Exercises to complete:
1 - Please shorten the paragraph beginning "That's quite a claim, Peter" in the post on Peter Pike and information theory, keeping its main facts.
2 - Reproduce the post on Peter Pike and information theory from "Peter Pike and" to "at his analysis...", without any changes.

Supplied passage:
..........

Peter Pike and Calvinist Information Theory

Peter Pike's wrestling with the concepts of information theory and algorithmic complexity over here. He thinks there's something fishy with the idea of random strings being more complex than repetitive or structured strings. Let's take a look at his analysis...

Unfortunately for T-Stone, if he paid attention to what he has written here he’d see that he’s soundly refuted Dawkins. After all, if maximal randomness is equivalent to maximal complexity, then it is easy for me to write a program that will generate completely random output.

That's quite a claim, Peter. Do you know what's involved in writing a program that generates completely random output? It's a tricky problem, and "complete randomness" ends up having the program access some physical process external to the virtual environment -- radioactive decay events are often chosen as the source of random input. The system calls in your OS's standard libraries are pseudo-random, not "completely random", and without adding in additional code to address the problem, quite predictable and repeatable in many cases. Even then, if you look at the code you are invoking by a single call to rand(), you'll see it doesn't come for free, even pseudo-random data generation.

..........

Provided information:
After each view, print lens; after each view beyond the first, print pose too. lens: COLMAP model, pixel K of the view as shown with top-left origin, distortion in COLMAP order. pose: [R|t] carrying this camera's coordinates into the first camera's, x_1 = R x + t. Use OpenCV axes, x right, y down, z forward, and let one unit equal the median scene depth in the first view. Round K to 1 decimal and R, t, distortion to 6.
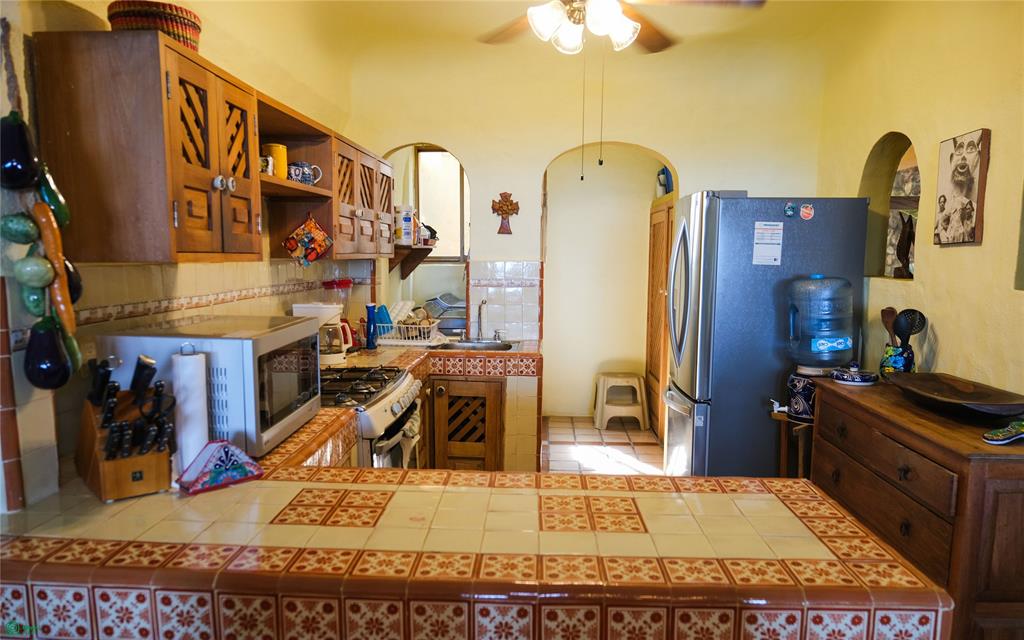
lens RADIAL K [[704.0, 0, 511.8], [0, 704.0, 326.5], [0, 0, 1]] dist [-0.024539, 0.001667]
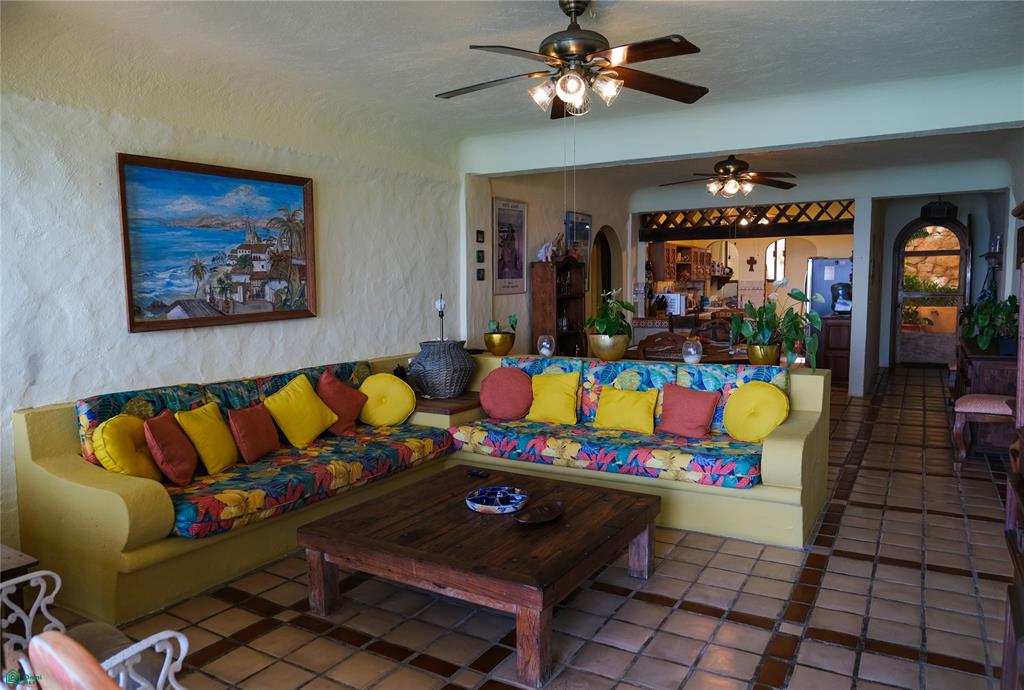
lens RADIAL K [[703.3, 0, 510.2], [0, 703.3, 346.0], [0, 0, 1]] dist [0.002563, 0.000837]
pose [[0.885243, 0.027579, -0.464310, 0.554813], [-0.032724, 0.999460, -0.003025, 0.256406], [0.463976, 0.017871, 0.885668, -2.387464]]
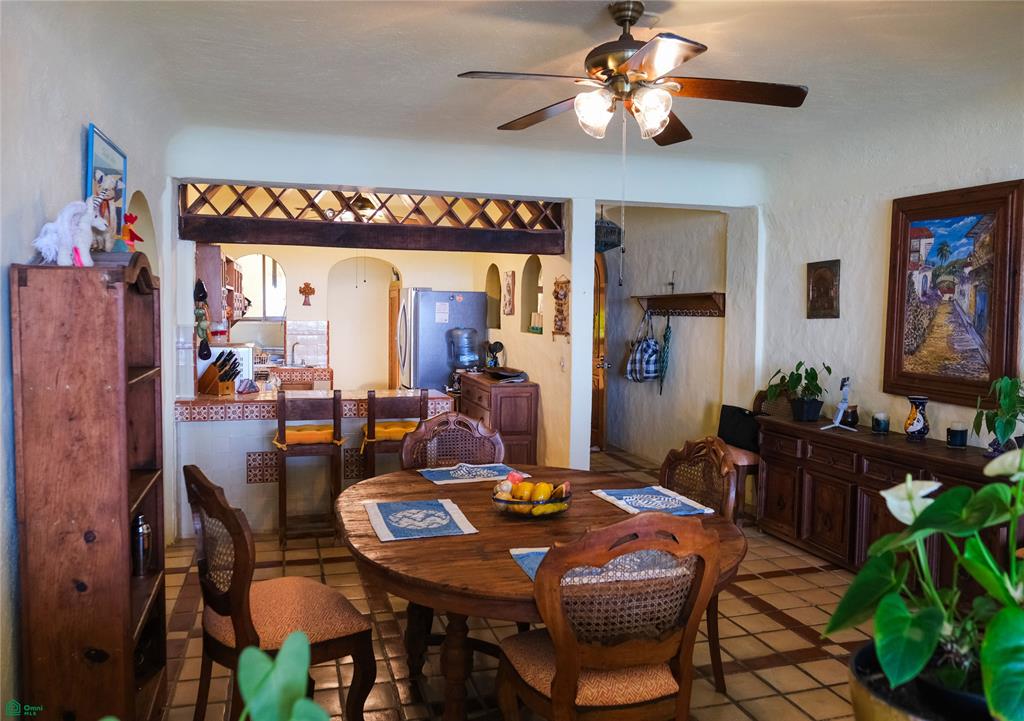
lens RADIAL K [[753.7, 0, 509.6], [0, 753.7, 361.1], [0, 0, 1]] dist [-0.006856, -0.000020]
pose [[0.941399, -0.016344, 0.336899, -0.210547], [0.028736, 0.999080, -0.031830, 0.104610], [-0.336069, 0.039646, 0.941003, -1.187145]]
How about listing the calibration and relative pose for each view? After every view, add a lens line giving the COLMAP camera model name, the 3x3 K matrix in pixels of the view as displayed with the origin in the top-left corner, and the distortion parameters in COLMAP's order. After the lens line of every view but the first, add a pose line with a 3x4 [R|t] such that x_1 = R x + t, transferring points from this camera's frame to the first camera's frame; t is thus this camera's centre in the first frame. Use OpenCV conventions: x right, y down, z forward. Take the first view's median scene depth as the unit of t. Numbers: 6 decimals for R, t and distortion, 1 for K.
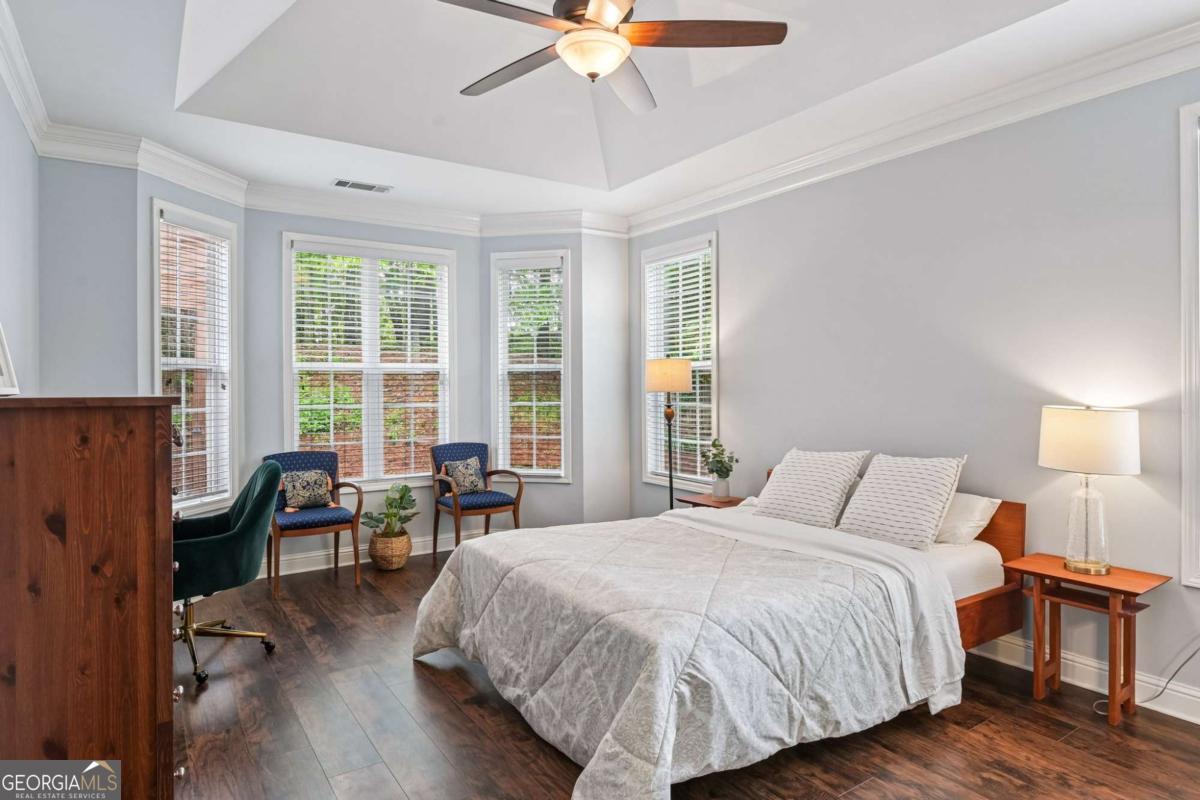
lens RADIAL K [[686.1, 0, 608.7], [0, 686.1, 390.2], [0, 0, 1]] dist [0.007123, -0.013913]
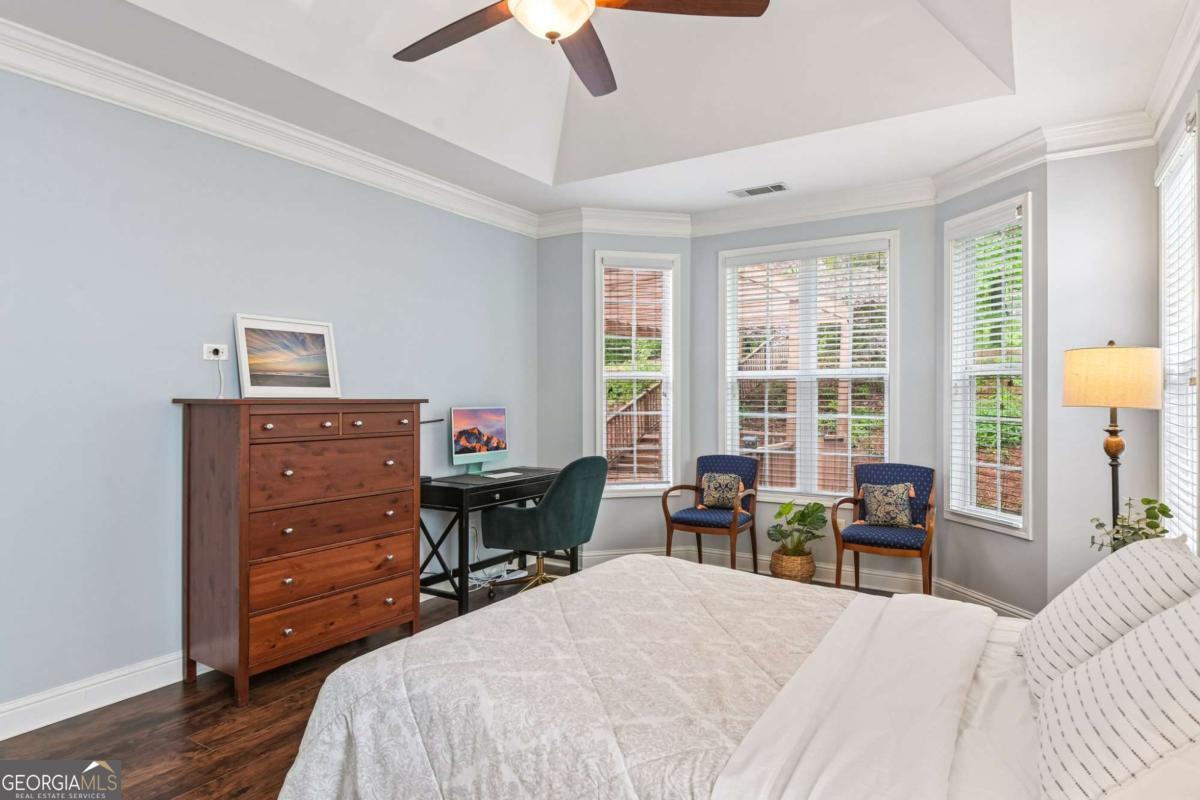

..........

Task-by-task answers:
1 - Writing a program that produces truly random output is hard. Complete randomness requires drawing on a physical process outside the virtual environment, often radioactive decay. The operating system's standard library calls are only pseudo-random, and without extra code they are often predictable and repeatable. Even pseudo-random generation through a single rand() call carries a cost.

2 -
Peter Pike and Calvinist Information Theory

Peter Pike's wrestling with the concepts of information theory and algorithmic complexity over here. He thinks there's something fishy with the idea of random strings being more complex than repetitive or structured strings. Let's take a look at his analysis...